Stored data
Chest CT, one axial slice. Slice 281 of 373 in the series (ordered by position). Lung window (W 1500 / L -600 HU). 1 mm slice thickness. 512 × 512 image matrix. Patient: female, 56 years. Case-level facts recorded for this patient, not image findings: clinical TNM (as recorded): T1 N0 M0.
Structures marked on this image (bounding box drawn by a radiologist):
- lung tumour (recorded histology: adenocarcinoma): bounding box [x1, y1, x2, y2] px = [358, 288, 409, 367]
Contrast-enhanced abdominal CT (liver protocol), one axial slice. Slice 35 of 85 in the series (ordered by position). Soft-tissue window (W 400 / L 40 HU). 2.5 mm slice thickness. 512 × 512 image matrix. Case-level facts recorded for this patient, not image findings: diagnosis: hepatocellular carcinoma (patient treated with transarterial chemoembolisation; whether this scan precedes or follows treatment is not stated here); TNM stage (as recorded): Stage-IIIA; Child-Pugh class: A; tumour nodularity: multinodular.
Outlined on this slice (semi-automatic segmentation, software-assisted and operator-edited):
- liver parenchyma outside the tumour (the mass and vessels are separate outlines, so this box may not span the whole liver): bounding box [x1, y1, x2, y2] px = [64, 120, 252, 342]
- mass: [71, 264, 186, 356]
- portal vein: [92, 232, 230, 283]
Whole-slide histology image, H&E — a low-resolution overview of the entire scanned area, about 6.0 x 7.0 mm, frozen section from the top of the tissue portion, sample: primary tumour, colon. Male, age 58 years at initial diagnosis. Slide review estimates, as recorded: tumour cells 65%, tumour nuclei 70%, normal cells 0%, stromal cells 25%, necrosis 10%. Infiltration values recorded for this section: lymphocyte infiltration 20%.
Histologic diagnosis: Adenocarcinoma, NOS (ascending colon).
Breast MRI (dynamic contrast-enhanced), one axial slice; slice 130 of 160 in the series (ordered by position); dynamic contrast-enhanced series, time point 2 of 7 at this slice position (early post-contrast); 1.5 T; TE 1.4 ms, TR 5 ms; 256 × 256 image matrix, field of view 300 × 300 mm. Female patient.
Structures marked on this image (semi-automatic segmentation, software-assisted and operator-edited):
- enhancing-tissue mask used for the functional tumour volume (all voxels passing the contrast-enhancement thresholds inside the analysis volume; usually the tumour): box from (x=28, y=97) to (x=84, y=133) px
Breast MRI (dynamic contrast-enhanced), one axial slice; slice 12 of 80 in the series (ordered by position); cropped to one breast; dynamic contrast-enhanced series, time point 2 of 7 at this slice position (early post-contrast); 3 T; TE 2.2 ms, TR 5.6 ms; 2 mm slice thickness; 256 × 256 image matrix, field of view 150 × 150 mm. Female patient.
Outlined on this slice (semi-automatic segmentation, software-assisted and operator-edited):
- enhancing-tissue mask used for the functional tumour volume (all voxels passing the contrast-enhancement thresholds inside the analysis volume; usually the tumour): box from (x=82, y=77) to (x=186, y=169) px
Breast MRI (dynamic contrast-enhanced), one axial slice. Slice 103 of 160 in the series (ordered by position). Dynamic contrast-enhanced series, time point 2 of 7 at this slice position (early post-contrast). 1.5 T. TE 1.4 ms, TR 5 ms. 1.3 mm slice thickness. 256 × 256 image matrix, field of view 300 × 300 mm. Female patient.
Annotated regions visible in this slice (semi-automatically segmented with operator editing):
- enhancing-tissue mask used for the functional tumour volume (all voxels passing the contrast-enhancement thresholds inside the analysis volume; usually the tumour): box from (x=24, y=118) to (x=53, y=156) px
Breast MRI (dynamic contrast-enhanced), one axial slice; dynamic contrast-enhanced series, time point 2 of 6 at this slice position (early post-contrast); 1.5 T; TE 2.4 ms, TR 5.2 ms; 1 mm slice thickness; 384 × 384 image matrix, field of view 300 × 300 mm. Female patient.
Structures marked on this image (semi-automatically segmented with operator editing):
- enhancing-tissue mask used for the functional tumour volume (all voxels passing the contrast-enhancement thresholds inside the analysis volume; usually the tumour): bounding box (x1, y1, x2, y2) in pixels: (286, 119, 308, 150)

Exercise: Look through the entries, and return every line that the word "segmented" appears in.

Solution to this task:
Annotated regions visible in this slice (semi-automatically segmented with operator editing):
Structures marked on this image (semi-automatically segmented with operator editing):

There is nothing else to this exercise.